Fransa’da PFAS Kirliliği: 16 Belediyede Musluk Suyu Yasaklandı
Fransa’nın Ardenler ve Meuse bölgelerinde, içme suyunda izin verilen seviyenin katbekat üzerinde kanserojen PFAS kimyasalı tespit edilmesi üzerine 16 belediyede musluk suyu tüketimi yasaklandı.
Eşi benzeri görülmemiş bir sağlık krizine dönüşen olay, yerel yönetimleri hem finansal hem de lojistik bir kaosun içine sürüklerken, devlet tarafından terk edildiklerini belirten belediye başkanları isyan noktasına geldi.
Yapılan su analizlerinde “sonsuz kimyasallar” olarak bilinen PFAS konsantrasyonlarının yasal sınırları aşmasıyla patlak veren skandal, özellikle Villy belediyesinde kirlilik seviyesinin izin verilen maksimum değerin on katına ulaştığını ortaya çıkardı.
Bu durum karşısında belediyeler, her bir sakine günde iki litre içme suyu temin etmekle yükümlü kılındı. Bu durum hem maliyetli hem de lojistik açıdan karmaşık bir operasyonu beraberinde getirdi.
Villy belediyesi, altı aylık şişe su masrafını karşılamak için vatandaşlara kişi başı 43,20 avro geri ödeme yapma kararı aldı; bu da belediye bütçesinden 9.000 avroluk ek bir harcama demek. Kirliliğin kaynağının ise 2024’te kapatılan bir kağıt fabrikasından yayılan atıklar olduğu tahmin ediliyor.
‘Sağlık krizinden çok daha fazlası’
Haraucourt Belediye Başkanı Frédéric Latour, durumu “bir sağlık krizinden çok daha fazlası, bu bir sağlık skandalı” şeklinde yorumlarken, yerel yöneticiler devletin eylemsizliğine tepki gösteriyor.
Malandri Belediye Başkanı Annick Dufils ise “Kaynaklarımız sınırlı olmasına rağmen hükümet her şeyi üstlenmemize izin veriyor” diyerek devlet desteğinin eksikliğine dikkat çekti.

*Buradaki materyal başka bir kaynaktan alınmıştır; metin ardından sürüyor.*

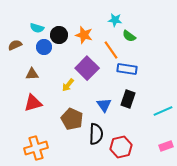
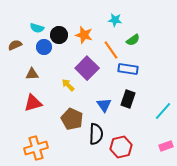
green semicircle: moved 4 px right, 4 px down; rotated 72 degrees counterclockwise
blue rectangle: moved 1 px right
yellow arrow: rotated 96 degrees clockwise
cyan line: rotated 24 degrees counterclockwise
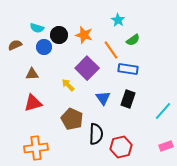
cyan star: moved 3 px right; rotated 24 degrees clockwise
blue triangle: moved 1 px left, 7 px up
orange cross: rotated 10 degrees clockwise
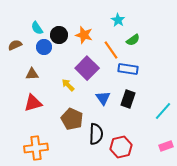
cyan semicircle: rotated 40 degrees clockwise
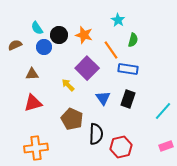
green semicircle: rotated 40 degrees counterclockwise
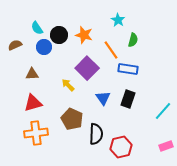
orange cross: moved 15 px up
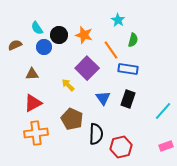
red triangle: rotated 12 degrees counterclockwise
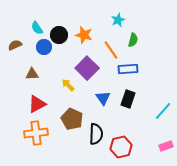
cyan star: rotated 16 degrees clockwise
blue rectangle: rotated 12 degrees counterclockwise
red triangle: moved 4 px right, 1 px down
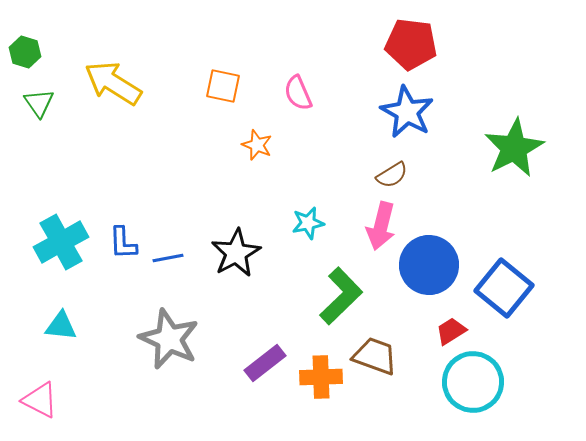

Valilik ise su dağıtımının yerel bir sorumluluk olduğunu belirtip, sonbaharda bir PFAS izleme komitesi kurulacağını duyurdu. Ancak bu vaat, halk sağlığını korumak için acil ve somut adımlar bekleyen belediye başkanları tarafından yetersiz bulundu.
Milletvekili Jean-Luc Warsmann, sorumluların tespiti için savcılığa başvurma kararı aldı. Warsmann, “Kimin bildiğini, kimin bu duruma izin verdiğini ve neden daha önce hiçbir şey yapılmadığını bilmek zorundayız” diyerek olayın aydınlatılması için hukuki sürecin önemini vurguladı.
Bu adli soruşturmanın, gelecekte benzer çevre felaketlerinin yaşanmasını önlemek adına kritik bir rol oynaması bekleniyor.
Kardiyovasküler risklerle ilişkili
PFAS kirliliği, sadece suyu içilmez kılmakla kalmıyor, aynı zamanda ciddi sağlık riskleri de taşıyor. Daha önce Fransa’nın başka bölgelerinde yapılan kan testlerinde, normalden on kat yüksek PFOA seviyelerinin önemli kardiyovasküler risklerle ilişkili olduğu kanıtlanmıştı.
Masadaki kalıcı çözüm önerileri arasında, komşu belediyelerin su şebekelerine bağlanmak veya aktif karbon filtrasyon sistemleri kurmak gibi seçenekler yer alıyor. Ancak yüksek maliyet ve enerji gereksinimi, kısıtlı bütçelere sahip belediyeler için büyük bir engel teşkil ediyor. Bu sırada, skandalın merkezindeki 16 belediyenin halkı, tükettikleri suyun geleceği konusunda endişe ve belirsizlik içinde yaşamaya devam ediyor.